### Your goal:
Please give back the listing below word for word, without the images.

### Data shown:
————

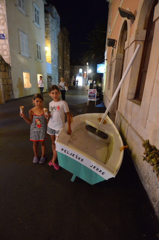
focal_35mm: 18
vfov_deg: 90.1
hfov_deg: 67.2
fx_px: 120
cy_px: 120
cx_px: 80
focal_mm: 12
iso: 6400
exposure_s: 1/15
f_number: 5
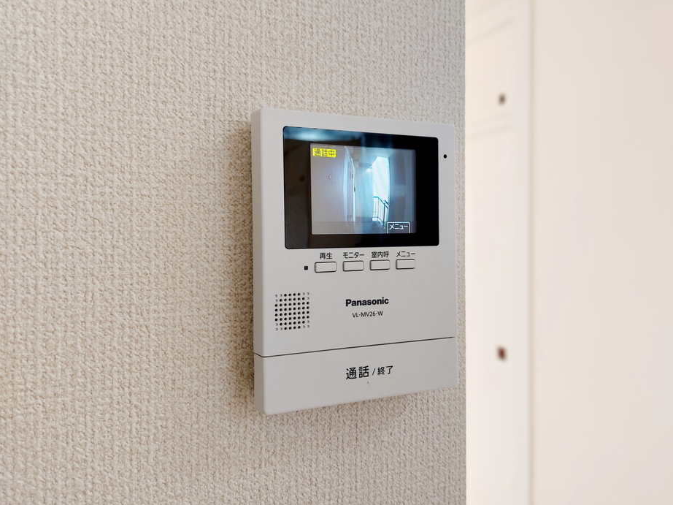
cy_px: 244
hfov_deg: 69.4
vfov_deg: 54.8
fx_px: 486
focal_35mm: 25
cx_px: 349
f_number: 1.8
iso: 32
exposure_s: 1/24
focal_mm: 5.23
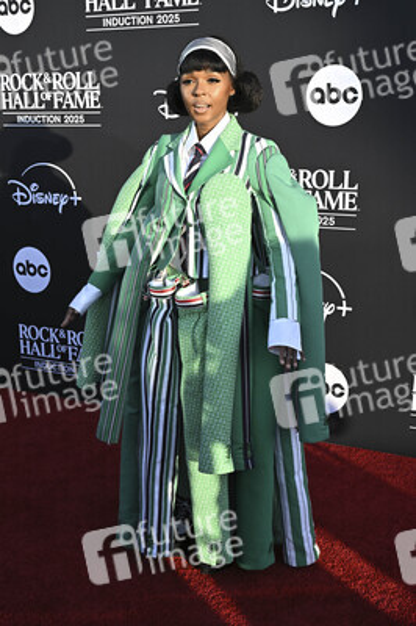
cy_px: 313
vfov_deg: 47.4
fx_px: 712
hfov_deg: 32.6
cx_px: 208
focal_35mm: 41
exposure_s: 1/320
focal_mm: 41
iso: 320
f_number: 9
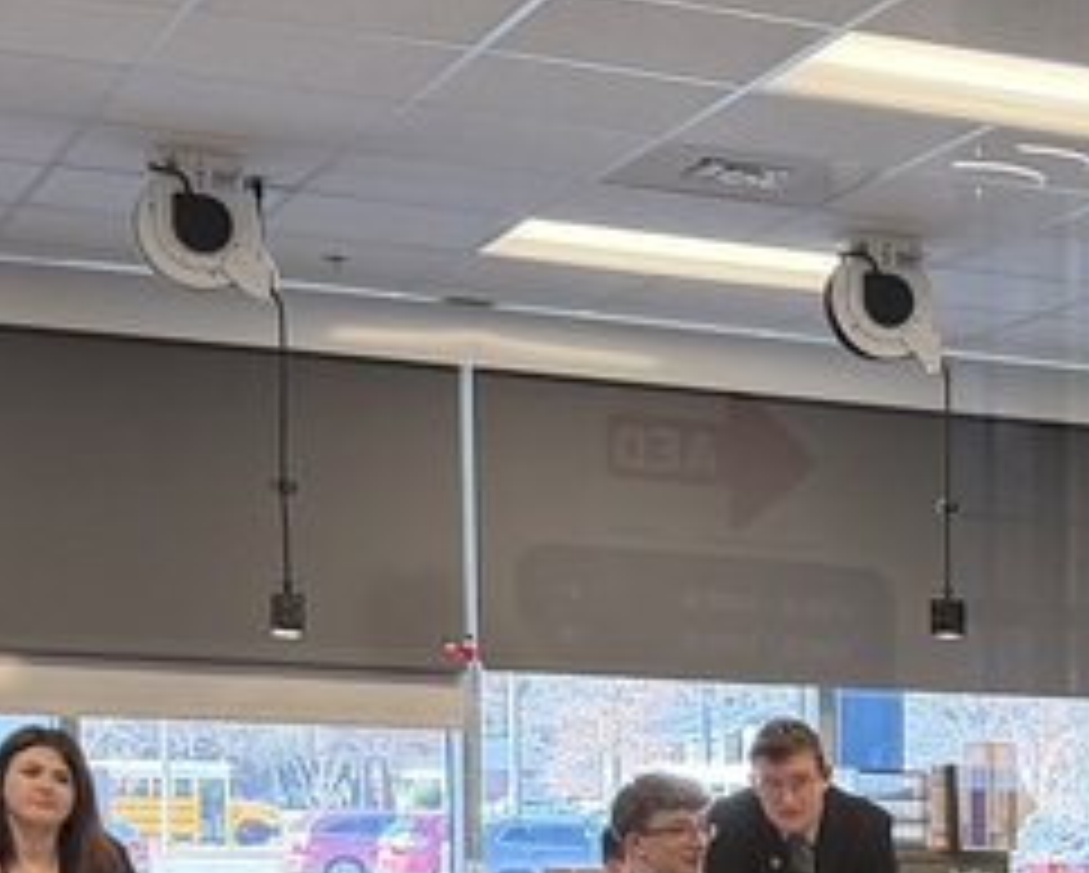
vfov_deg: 14.9
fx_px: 3193
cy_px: 1138
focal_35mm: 99
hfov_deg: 18.4
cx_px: 1292
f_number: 1.78
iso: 200
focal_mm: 6.76
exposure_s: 1/126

————

### Result of the task:
focal_35mm: 18
vfov_deg: 90.1
hfov_deg: 67.2
fx_px: 120
cy_px: 120
cx_px: 80
focal_mm: 12
iso: 6400
exposure_s: 1/15
f_number: 5
cy_px: 244
hfov_deg: 69.4
vfov_deg: 54.8
fx_px: 486
focal_35mm: 25
cx_px: 349
f_number: 1.8
iso: 32
exposure_s: 1/24
focal_mm: 5.23
cy_px: 313
vfov_deg: 47.4
fx_px: 712
hfov_deg: 32.6
cx_px: 208
focal_35mm: 41
exposure_s: 1/320
focal_mm: 41
iso: 320
f_number: 9
vfov_deg: 14.9
fx_px: 3193
cy_px: 1138
focal_35mm: 99
hfov_deg: 18.4
cx_px: 1292
f_number: 1.78
iso: 200
focal_mm: 6.76
exposure_s: 1/126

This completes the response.